I've never cooked duck, only seen it done on TV. They score, then brown the skin side and render the fat in a hot skillet before putting it in the oven. Would that solve the spatter problem?
could you cook the duck in an oven bag, like turkey?
Scoring and searing would definitely help, but I don't think I'd be searing a whole duck on my stovetop; fat will spread to the walls, counter tops, cabinets, etc
Oven bag - no I wouldn't think that would work unless you want the duck to cook in its own grease. (But I hate those oven bags - no crispy skin.)
If I had to use my oven, I'd follow this method (Serious Eats also recommends the price and blanch technique. )
We're having duck for New Year's Day. Spousal Unit plans to cook it in either our Big Green Egg or maybe smoke it. He hasn't decided yet. Either way, it comes out just lovely.

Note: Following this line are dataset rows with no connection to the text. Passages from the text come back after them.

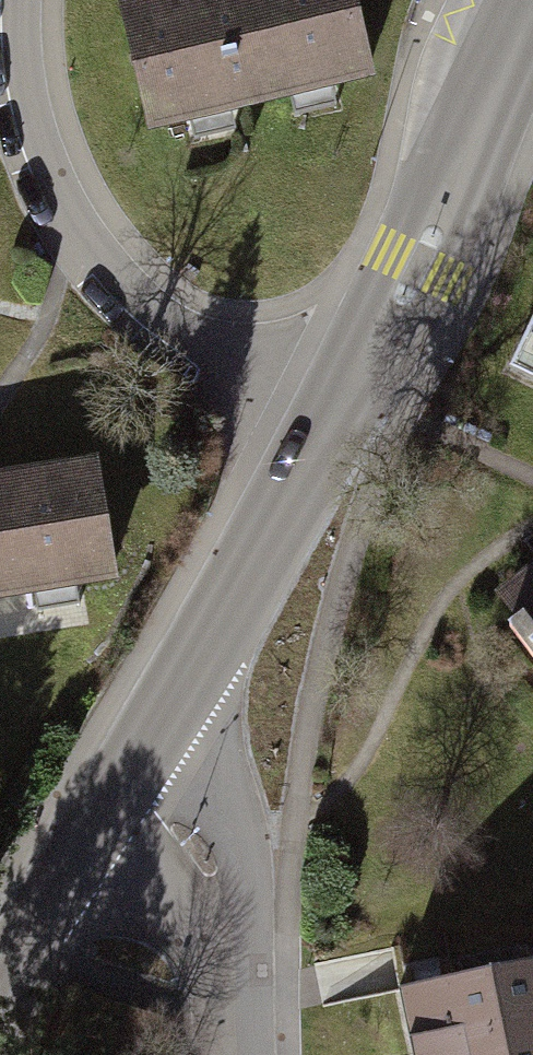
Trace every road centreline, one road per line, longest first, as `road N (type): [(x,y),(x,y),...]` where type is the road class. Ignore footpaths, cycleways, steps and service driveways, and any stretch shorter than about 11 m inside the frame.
road 1 (residential): [(327,425),(160,308),(80,215),(45,157),(34,115),(24,0)]
road 2 (secondary): [(327,425),(411,267),(530,0)]
road 3 (secondary): [(130,773),(327,425)]
road 4 (residential): [(238,1054),(204,877),(130,773)]
road 5 (secondary): [(0,983),(130,773)]

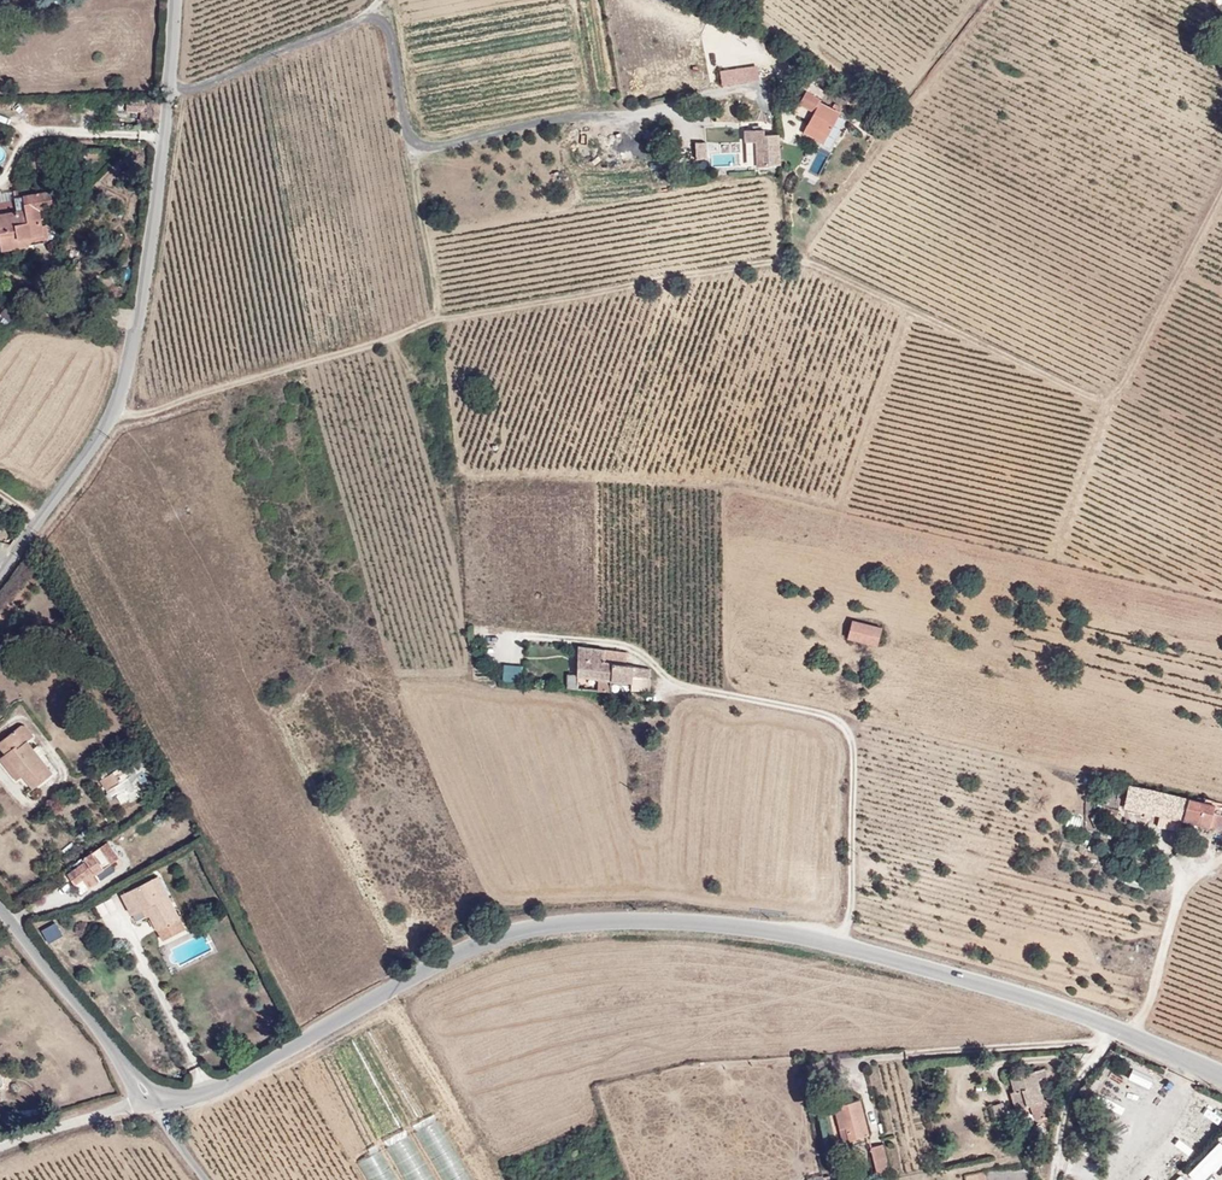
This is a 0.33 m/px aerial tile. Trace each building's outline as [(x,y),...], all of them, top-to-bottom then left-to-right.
[(760,79),(758,67),(749,68),(751,80),(760,79)] [(728,84),(751,80),(749,68),(726,72),(728,84)] [(821,101),(825,93),(818,88),(802,81),(798,92),(793,89),(787,101),(811,114),(808,121),(804,124),(808,125),(828,105),(821,101)] [(125,111),(144,111),(144,99),(125,99),(125,111)] [(828,136),(841,112),(828,105),(808,125),(828,136)] [(828,136),(808,125),(803,134),(823,145),(828,136)] [(761,130),(742,131),(743,143),(754,142),(755,167),(778,165),(776,135),(761,136),(761,130)] [(694,160),(704,160),(703,143),(693,144),(694,160)] [(60,189),(0,202),(0,258),(69,246),(60,189)] [(879,626),(850,617),(845,639),(874,648),(879,626)] [(620,659),(574,653),(573,692),(606,697),(608,686),(610,668),(619,670),(620,659)] [(503,668),(501,684),(519,686),(520,670),(503,668)] [(647,673),(619,670),(610,668),(608,686),(627,688),(627,694),(645,696),(647,673)] [(20,741),(12,731),(6,736),(14,746),(20,741)] [(20,741),(14,746),(6,736),(0,741),(0,764),(25,795),(49,777),(20,741)] [(113,778),(144,759),(138,747),(106,766),(113,778)] [(1179,836),(1183,805),(1116,791),(1115,799),(1123,801),(1121,814),(1157,822),(1155,831),(1179,836)] [(1121,814),(1123,801),(1115,799),(1114,803),(1108,802),(1106,814),(1116,817),(1117,814),(1121,814)] [(1211,820),(1213,812),(1183,805),(1180,828),(1221,837),(1221,822),(1211,820)] [(1104,823),(1106,814),(1098,813),(1096,821),(1104,823)] [(1114,826),(1116,817),(1106,814),(1104,823),(1114,826)] [(119,858),(107,842),(99,849),(110,864),(119,858)] [(110,864),(99,849),(79,863),(81,865),(90,876),(83,883),(88,889),(100,882),(95,875),(110,864)] [(83,883),(90,876),(81,865),(62,879),(72,892),(83,883)] [(176,922),(153,883),(120,900),(133,924),(142,919),(152,937),(176,922)] [(95,905),(101,916),(117,907),(111,896),(95,905)] [(159,947),(183,934),(176,922),(152,937),(159,947)] [(1052,1095),(1047,1080),(1036,1083),(1040,1097),(1052,1095)] [(1045,1113),(1040,1097),(1036,1083),(1013,1090),(1018,1107),(1025,1105),(1028,1118),(1033,1117),(1036,1132),(1059,1126),(1060,1121),(1056,1111),(1045,1113)] [(865,1135),(857,1100),(832,1106),(840,1141),(865,1135)] [(840,1141),(832,1106),(826,1107),(834,1142),(840,1141)] [(1010,1131),(1006,1114),(994,1117),(999,1133),(1010,1131)] [(1221,1151),(1221,1149),(1211,1143),(1193,1172),(1205,1179),(1221,1151)] [(886,1170),(880,1144),(867,1147),(873,1173),(886,1170)] [(1007,1163),(1002,1145),(984,1149),(990,1166),(1007,1163)]
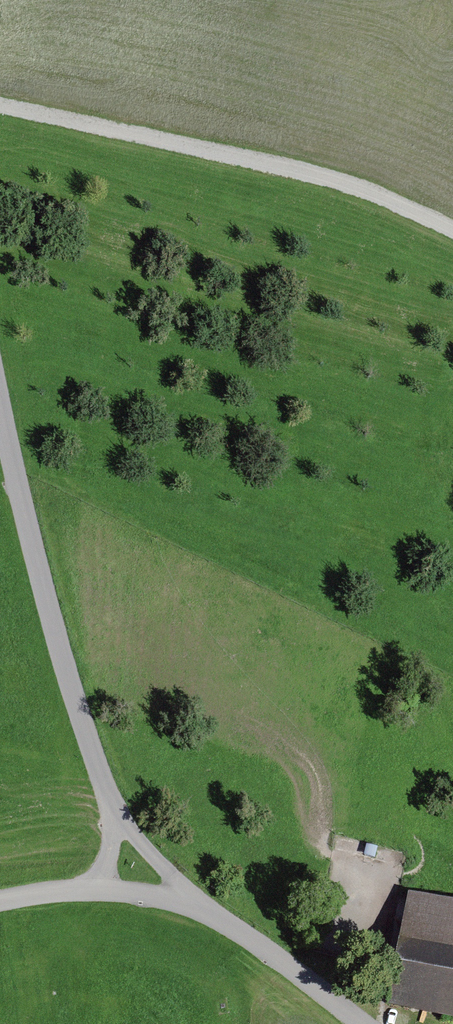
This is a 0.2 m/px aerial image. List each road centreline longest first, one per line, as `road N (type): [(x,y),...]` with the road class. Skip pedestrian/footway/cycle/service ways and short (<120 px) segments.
road 1 (track): [(0,104),(325,177),(452,231)]
road 2 (unclassified): [(117,820),(59,639),(0,401)]
road 3 (residential): [(202,907),(363,1023)]
road 4 (unclassified): [(202,907),(117,820)]

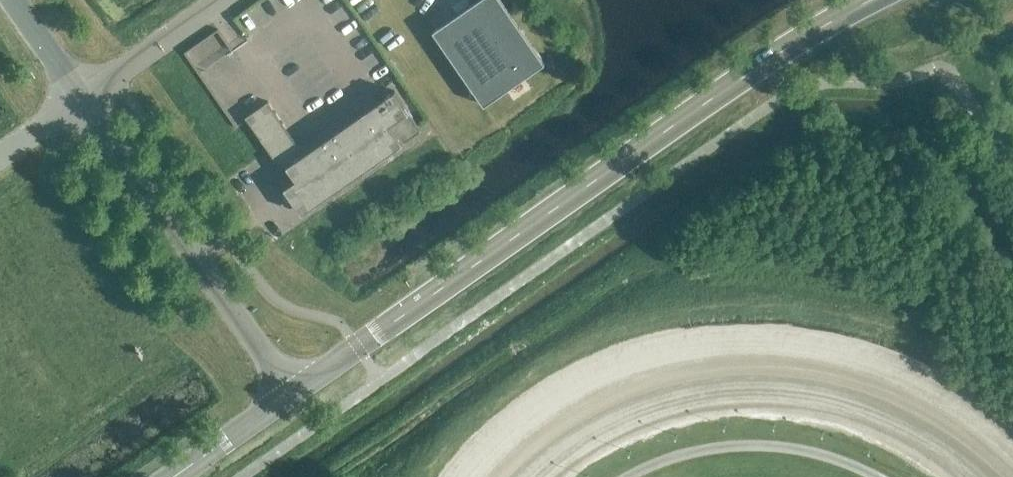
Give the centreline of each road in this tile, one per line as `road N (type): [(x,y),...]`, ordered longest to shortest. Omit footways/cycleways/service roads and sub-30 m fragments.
road 1 (primary): [(870,0),(742,77),(293,393)]
road 2 (unclassified): [(293,393),(82,98)]
road 3 (unclassified): [(224,0),(82,98)]
road 4 (primary): [(293,393),(172,476)]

Put it in a covered roasting pan, keep it covered until almost done then with the cover off, turn on the broiler to crisp up that duck and pretend it's a chicken. I'd suggest sucking up some grease with a turkey baster. just don't squirt that hot grease into any tupperware, use a 4 cup glass measuring cup and when it cools, filter it through cheesecloth and fry things in it.
Put it in a covered roasting pan, keep it covered until almost done then with the cover off, turn on the broiler to crisp up that duck and pretend it's a chicken. I'd suggest sucking up some grease with a turkey baster. just don't squirt that hot grease into any tupperware, use a 4 cup glass measuring cup and when it cools, filter it through cheesecloth and fry things in it.
Whatever you fry in duck fat will be delicious.
I just fried potatoes in some duck fat the other night. I always put it in the freezer after roasting a duck and have some fun with it later.